Migraine and Stroke: Experimental Insights into Mechanisms

Cenk Ayata, MD, Massachusetts General Hospital, Boston, Massachusetts, presented data from animal models of migraine and stroke that may help explain the mechanism(s) that links these two highly prevalent disorders. In one animal model that used CSD as a surrogate for migraine with aura, Nozari and colleagues demonstrated that particulate or air-induced microemboli triggered CSD, often without causing microinfarction, suggesting that a subset of migraine auras may belong to a spectrum of hypoperfusion disorders, along with transient ischemic attacks and silent infarcts [Nozari et al. Ann Neurol 2010].

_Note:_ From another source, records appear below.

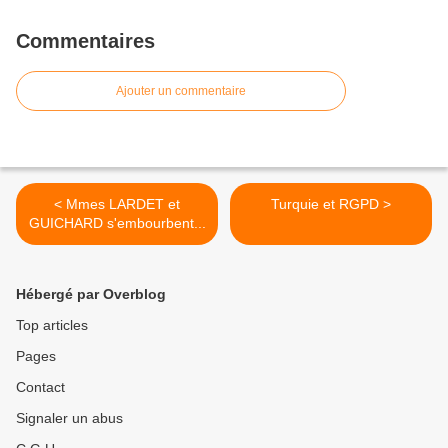
Commentaires
Ajouter un commentaire
< Mmes LARDET et
Turquie et RGPD >
GUICHARD s'embourbent...
Hébergé par Overblog
Top articles
Pages
Contact
Signaler un abus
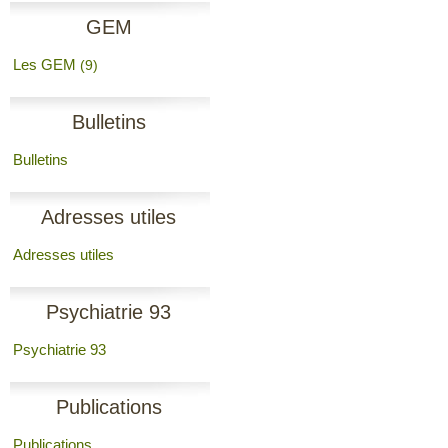
GEM
Les GEM
(9)
Bulletins
Bulletins
Adresses utiles
Adresses utiles
Psychiatrie 93
Psychiatrie 93
Publications
Publications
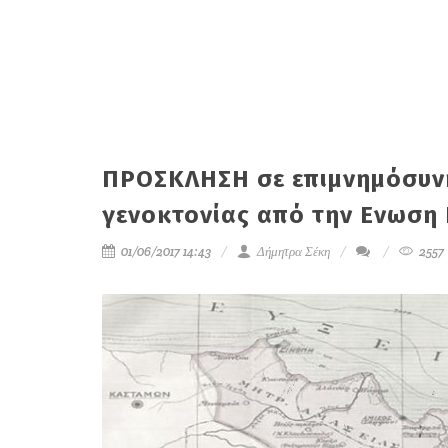
ΠΡΟΣΚΛΗΣΗ σε επιμνημόσυνη
γενοκτονίας από την Ενωση
01/06/2017 14:43
Δήμητρα Σέκη
2557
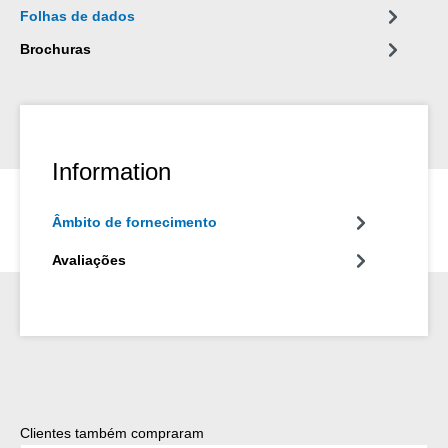
Folhas de dados
Brochuras
Information
Âmbito de fornecimento
Avaliações
Ignorar a galeria de produtos
Clientes também compraram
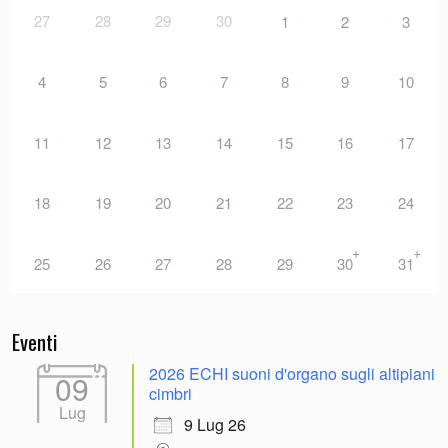
27
28
29
30
1
2
3
4
5
6
7
8
9
10
11
12
13
14
15
16
17
18
19
20
21
22
23
24
+
+
25
26
27
28
29
30
31
Eventi
2026 ECHI suoni d'organo sugli altipiani
09
cimbri
Lug
9 Lug 26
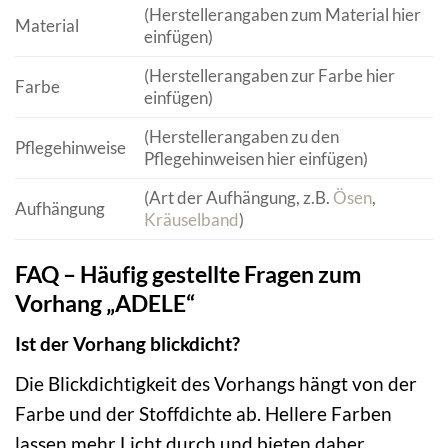
(Herstellerangaben zum Material hier
Material
einfügen)
(Herstellerangaben zur Farbe hier
Farbe
einfügen)
(Herstellerangaben zu den
Pflegehinweise
Pflegehinweisen hier einfügen)
(Art der Aufhängung, z.B.
Ösen
,
Aufhängung
Kräuselband
)
FAQ – Häufig gestellte Fragen zum
Vorhang „ADELE“
Ist der Vorhang blickdicht?
Die Blickdichtigkeit des Vorhangs hängt von der
Farbe und der Stoffdichte ab. Hellere Farben
lassen mehr Licht durch und bieten daher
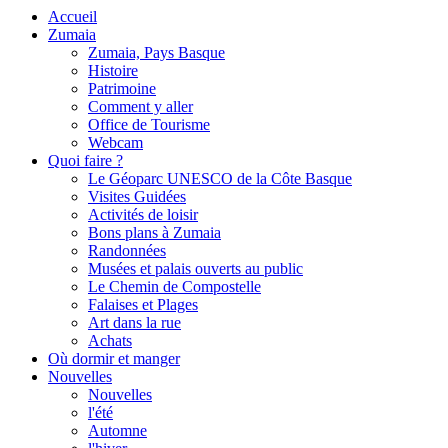
Accueil
Zumaia
Zumaia, Pays Basque
Histoire
Patrimoine
Comment y aller
Office de Tourisme
Webcam
Quoi faire ?
Le Géoparc UNESCO de la Côte Basque
Visites Guidées
Activités de loisir
Bons plans à Zumaia
Randonnées
Musées et palais ouverts au public
Le Chemin de Compostelle
Falaises et Plages
Art dans la rue
Achats
Où dormir et manger
Nouvelles
Nouvelles
l'été
Automne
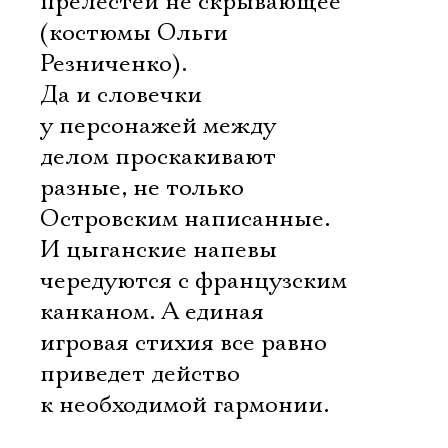
прелестей не скрывающее
(костюмы Ольги
Резниченко).
Да и словечки
у персонажей между
делом проскакивают
разные, не только
Островским написанные.
И цыганские напевы
чередуются с французским
канканом. А единая
игровая стихия все равно
приведет действо
к необходимой гармонии.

Dr. Ayata also showed data suggesting that transgenic mice that expressed CACNA1A migraine gene mutations exhibit an increased susceptibility to not only CSD but also anoxic depolarization and peri-infarct depolarizations, thereby hastening the growth of the ischemic core. As a result, mutant mice develop considerably larger infarctions and worse neurological outcomes, including high mortality. This mechanism is a result of tissue hyperexcitability, independent of vascular factors. Because hyperexcitability is a phenotype that is shared between rare monogenic forms of migraine with aura and more common but genetically complex forms, Dr. Ayata suggested that brain hyperexcitability may be a common mechanism that worsens ischemic outcome in migraineurs.

Dr. Ayata cautioned, however, that these two mechanisms are not the only mechanisms that explain the link between migraine and stroke and that they may be operational in only a subset of migraineurs.